La loi révisée sur le CO2 doit
servir de base à la politique climatique de la Suisse à partir de
2013. "C'est l'instrument le plus important en notre possession
pour réduire les émissions de CO2", a déclaré mercredi devant la
presse le ministre de l'environnement Moritz Leuenberger.
La Suisse contribue ainsi à un effort international. Selon le
conseiller fédéral, vouloir réduire de 20% les émissions par
rapport à 1990, c'est "beaucoup". Bien d'autres pays n'en font pas
autant.
Une réduction de 30% pas exclue
La Suisse a aligné son objectif de réduction sur celui de
l'Union européenne et est prête à le pousser à 30% si d'autres pays
industrialisés en font autant. Cela dépendra notamment des
résultats de la Conférence des Nations Unies sur le climat de
décembre prochain à Copenhague.
Selon le Conseil fédéral, les mesures proposées ont des "effets
modérés" pour l'économie nationale. Elles ne devraient pas
entraîner de baisse significative de la croissance.
La révision totale de la loi reprend en outre les mesures prises
par le Parlement pour promouvoir l'assainissement énergétique des
bâtiments.
Dès 2010, une partie des recettes de la taxe sur le CO2 au maximum
200 millions de francs par an - sera utilisée à cette fin. Un tiers
de la somme au plus sera mis à disposition pour l'encouragement des
énergies renouvelables.
Un compromis difficile
Moritz Leuenberger a qualifié ce texte de compromis «entre des
opinions qu'un monde sépare» et a pressé les Chambres de légiférer
sans attendre. Il prévoit qu'au moins la moitié des réductions
d'émissions soit le fait de mesures prises en Suisse, le reste
pouvant se monnayer via des certificats achetés à l'étranger.

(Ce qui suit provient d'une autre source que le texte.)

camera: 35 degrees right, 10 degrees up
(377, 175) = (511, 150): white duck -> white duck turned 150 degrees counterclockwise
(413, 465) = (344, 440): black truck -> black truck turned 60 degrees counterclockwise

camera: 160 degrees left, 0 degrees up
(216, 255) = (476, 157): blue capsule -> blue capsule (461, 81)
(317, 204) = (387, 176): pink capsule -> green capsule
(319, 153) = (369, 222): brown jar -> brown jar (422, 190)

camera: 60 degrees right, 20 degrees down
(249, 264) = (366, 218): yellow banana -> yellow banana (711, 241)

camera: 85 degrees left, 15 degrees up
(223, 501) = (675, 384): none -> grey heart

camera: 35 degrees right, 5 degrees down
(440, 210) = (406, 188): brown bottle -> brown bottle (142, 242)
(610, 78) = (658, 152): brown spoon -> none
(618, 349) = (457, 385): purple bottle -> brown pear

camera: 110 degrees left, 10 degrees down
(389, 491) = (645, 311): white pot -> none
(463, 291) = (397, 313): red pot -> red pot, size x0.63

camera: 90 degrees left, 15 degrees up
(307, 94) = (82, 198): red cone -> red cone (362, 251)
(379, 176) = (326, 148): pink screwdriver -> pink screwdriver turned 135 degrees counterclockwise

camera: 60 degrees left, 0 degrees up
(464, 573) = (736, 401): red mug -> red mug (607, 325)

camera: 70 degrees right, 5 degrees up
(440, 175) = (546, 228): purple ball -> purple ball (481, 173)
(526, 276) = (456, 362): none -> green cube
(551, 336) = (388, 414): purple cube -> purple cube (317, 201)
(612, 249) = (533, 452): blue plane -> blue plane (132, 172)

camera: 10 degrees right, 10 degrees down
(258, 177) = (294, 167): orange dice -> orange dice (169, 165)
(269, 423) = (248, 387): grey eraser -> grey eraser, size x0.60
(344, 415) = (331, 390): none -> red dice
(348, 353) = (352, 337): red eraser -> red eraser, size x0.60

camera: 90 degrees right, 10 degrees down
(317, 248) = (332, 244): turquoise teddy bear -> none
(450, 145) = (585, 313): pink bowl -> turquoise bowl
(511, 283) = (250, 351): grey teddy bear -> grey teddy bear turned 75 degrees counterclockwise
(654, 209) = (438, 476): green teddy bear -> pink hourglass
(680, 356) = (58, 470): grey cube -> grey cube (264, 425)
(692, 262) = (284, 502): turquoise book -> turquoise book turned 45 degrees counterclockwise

Le ministre de l'environnement s'est montré optimiste, estimant
qu'on n'assistera pas à un partage 50/50. Dans l'optique d'un seuil
à 20%, 13 à 14% pourraient être atteints grâce aux mesures prises
en Suisse, selon lui.
Cela n'a pas manqué de fâcher les organisations environnementales
et la gauche pour qui l'entier des compensations doit se faire en
Suisse. Elles estiment l'objectif de 20% trop bas pour éviter que
le réchauffement climatique ne dépasse les 2 degrés (lire
ci-contre).
Ces mesures devraient entrer en vigueur en 2013. D'autres, qui
sont reprises dans le projet, feront l'objet de révisions
partielles de la loi et seront prises avant.
agences/sbo
Vers une taxe sur les carburants?
Pour arriver au but fixé, le Conseil fédéral propose de maintenir la taxe sur le CO2 frappant les combustibles à son niveau actuel de 36 francs par tonne de CO2.
Suivant l'évolution des prix du pétrole, la taxe pourrait être relevée en deux étapes, si nécessaire.
Les entreprises qui s'engagent à réduire leurs émissions continueraient de pouvoir être exemptées. La taxe pourrait en outre être étendue aux carburants si cela s'avère nécessaire pour atteindre les objectifs.
Au grand dam de l'Union suisse des arts et métiers, le centime climatique (1,5 ct par litre), pratiqué actuellement à titre volontaire par l'économie, devrait être abandonné.
Obligation sera faite aux producteurs et importateurs de carburants fossiles de compenser au moins un quart des émissions générées.
L'impact sur le prix de l'essence à la pompe dépendra du marché. Actuellement, cela correspondrait à 2-3 ct par litre.
Les écolos dénoncent un manque de courage
Le Conseil fédéral recommande de rejeter l'initiative «pour un climat sain» de la gauche et des milieux écologistes. Il estime que fixer dans la constitution un objectif d'au moins 30% de réduction d'ici 2020 sur le territoire suisse ne laisserait pas assez de flexibilité.
Les promoteurs de l'initiative, parmi lesquels le WWF, les Verts, le PS, l'Association transports et environnement (ATE) ou Greenpeace, demandent une réduction d'au moins 30% à l'horizon 2020. Ils ont exprimé leur déception.
A leurs yeux, l'initiative est plus que jamais nécessaire après cette décision du Conseil fédéral. Pour l'ATE, le gouvernement cède face au lobby automobile.
Le Conseil fédéral affirme que son approche est plus complète que l'initiative car la loi couvrira toutes les émissions de gaz à effet de serre réglementées, les puits de carbone ainsi que l'adaptation aux changements climatiques.
Le gouvernement entend aussi répondre à l'initiative des jeunes Verts contre les 4x4 en imposant des valeurs limites d'émissions de CO2 pour les nouvelles voitures mises sur le marché, dès 2012.